Dunstone came up just short on his last in the third to give McEwen the opportunity to draw for a deuce and a 2-1 lead.

The teams exchanged pairs of points in the fifth and sixth, and McEwen took a two-point advantage in the seventh after Dunstone conceded one.

Dunstone was looking at the tying two points in the eighth, with the potential for three and the win, however, a jam at the back prevented that from happening and forced overtime.

McEwen, who is from Winnipeg, has had memorable matchups against Dunstone since his opponent was still in juniors and offered up quite the praise.

“He sees the game so well. He’s a fun guy to watch and a fun guy to play against,” McEwen said. “Honestly, I love seeing that.
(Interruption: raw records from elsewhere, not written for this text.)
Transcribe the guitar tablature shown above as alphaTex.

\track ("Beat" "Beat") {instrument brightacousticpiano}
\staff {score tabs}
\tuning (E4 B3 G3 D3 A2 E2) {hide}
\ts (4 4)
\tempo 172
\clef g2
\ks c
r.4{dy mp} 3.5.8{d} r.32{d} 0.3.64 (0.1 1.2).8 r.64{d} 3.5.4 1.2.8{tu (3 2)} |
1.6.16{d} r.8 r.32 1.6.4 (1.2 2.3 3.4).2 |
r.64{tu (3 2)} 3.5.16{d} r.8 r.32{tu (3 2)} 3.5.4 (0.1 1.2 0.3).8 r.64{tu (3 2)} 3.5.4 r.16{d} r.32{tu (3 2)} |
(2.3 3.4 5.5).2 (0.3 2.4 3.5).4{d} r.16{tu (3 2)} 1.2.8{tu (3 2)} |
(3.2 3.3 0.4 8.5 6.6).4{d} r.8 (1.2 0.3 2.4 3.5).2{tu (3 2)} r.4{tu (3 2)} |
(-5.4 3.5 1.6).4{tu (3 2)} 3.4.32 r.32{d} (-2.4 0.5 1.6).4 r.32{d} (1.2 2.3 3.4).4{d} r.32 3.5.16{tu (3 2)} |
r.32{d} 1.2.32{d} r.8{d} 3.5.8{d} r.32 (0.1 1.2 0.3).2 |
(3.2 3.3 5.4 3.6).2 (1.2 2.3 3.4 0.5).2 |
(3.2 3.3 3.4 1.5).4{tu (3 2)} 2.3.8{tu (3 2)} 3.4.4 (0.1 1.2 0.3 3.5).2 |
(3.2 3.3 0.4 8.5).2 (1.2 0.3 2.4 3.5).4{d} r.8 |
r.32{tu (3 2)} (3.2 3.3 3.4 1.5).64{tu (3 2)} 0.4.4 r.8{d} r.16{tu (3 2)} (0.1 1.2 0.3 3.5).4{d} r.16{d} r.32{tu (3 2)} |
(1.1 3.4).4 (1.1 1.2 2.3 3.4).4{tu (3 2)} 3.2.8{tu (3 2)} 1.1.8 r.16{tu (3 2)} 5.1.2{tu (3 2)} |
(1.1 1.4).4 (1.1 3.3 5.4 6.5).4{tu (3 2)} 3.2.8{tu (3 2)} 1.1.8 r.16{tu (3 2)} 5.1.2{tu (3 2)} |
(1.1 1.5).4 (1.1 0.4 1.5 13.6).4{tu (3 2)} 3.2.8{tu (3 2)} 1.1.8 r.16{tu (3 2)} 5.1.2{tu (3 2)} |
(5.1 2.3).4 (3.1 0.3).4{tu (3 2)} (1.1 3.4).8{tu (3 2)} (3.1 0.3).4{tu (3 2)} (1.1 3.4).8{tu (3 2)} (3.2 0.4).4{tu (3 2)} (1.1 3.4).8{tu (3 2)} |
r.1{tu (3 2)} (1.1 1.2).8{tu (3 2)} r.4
He’s somebody that I saw come up through the junior ranks, take his hard knocks, really put his nose [down] and ground it out.

“He found some opportunities out west [in Saskatchewan] and then came back but really he’s a guy that went and got his experience and loved the game so much to go find that because it is a tough road out of juniors. Not yet, we’re working on that as a country, but there’s not yet a clear pathway to success. It’s getting better but he really loved the game so much that he went and found the path and I’ve got to respect that 100 per cent.”

PRINCESS AUTO PLAYERS’ CHAMPIONSHIP: Live Scores | Draw Schedule | Broadcast Schedule

Elsewhere in Draw 10, Scotland’s Team Bruce Mouat (3-1) scored a 7-5 win over Sweden’s Team Niklas Edin (1-2).

In women’s play, South Korea’s Team Eun-Jung Kim (3-1) stole the winning point in the eighth end for a 4-3 decision against Winnipeg’s Team Kaitlyn Lawes (0-3).

Lawes looked to hit and stick around with the last rock of the game, however, her shooter rolled away.

Team Isabella Wranå (3-1) grabbed an 8-7 win against Team Anna Hasselborg (1-2) in an all-Swedish showdown.


The Princess Auto Players’ Championship continues with Draw 11 at 3:30 p.m. ET. Watch live on Sportsnet West, Sportsnet ONE, Sportsnet+ (Canada) and (international).


The Princess Auto Players’ Championship is the fifth and final Grand Slam of Curling event of the 2023-24 season featuring the top 12 men’s teams and top 12 women’s teams from around the world. … Both divisions are split into two pools of six for round-robin play. The best six teams advance to the playoffs with the top two teams receiving byes to the semifinals. If necessary, a tiebreaker round will be played Saturday morning to determine the final playoff berths. … The quarterfinals and semifinals are scheduled for Saturday with the finals on tap Sunday.